After reading through the black hole thread in the Unexplained, which is probably where this will end up eventually, I'm not even going to bother responding to Harry anymore, except to say this: I don't need to do "more reading" to understand where you are coming from. Do you really think you are the only one who reads Arxiv? The difference between you and the people trying to address your arguments is that we are capable of recognizing a) when a paper should not be believed due to its author, or what it says, and b) when a paper relates to and more importantly, supports our argument. You lack both of those abilities. You literally just type in a word, such as dynamo, and just paste links that have that word in the abstract, or post the conclusions making it appear that you read the paper and understood it.
Regarding the moderator action mentioned throughout harry's other threads, I would contend that he is not following those instructions at all and this is nothing even close to resembling a scientific discussion. The only real discussion has been in the last couple pages, and not surprisingly harry is not involved in it.

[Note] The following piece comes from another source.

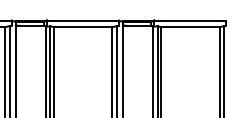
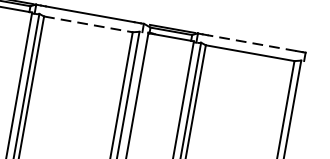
line: (189, 20) -> (250, 42), solid -> dashed
line: (83, 27) -> (88, 24), solid -> dashed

Michael, while I wholeheartedly disagree with what you are contending, that a star could form around a stellar remnant, specifically a neutron star, at least you were able to make a point. Given that we see many pulsars and can measure their period and the derivative of the period w.r.t. time, one could do a calculation to see how long it would take a neutron star to reach the rotation periods of typical main sequence stars. If this time is significantly larger than the age of the oldest star(or is even on the order of a few Gyr) we know of, it doesn't bode well for your argument. I haven't done this, but I'm just throwing the idea out there. If we completely ignore the physics which, to me, would say that this is impossible, this would be an important piece of evidence.
edit: One would also need to take into consideration the fraction of high mass stars capable of producing neutron stars. To produce the numbers of main sequence sun-like stars we see, basically every single neutron star would have to turn into a MS star. If you are contending that star formation is a mixture of this and regular star formation, why is there a difference and how does it manifest itself?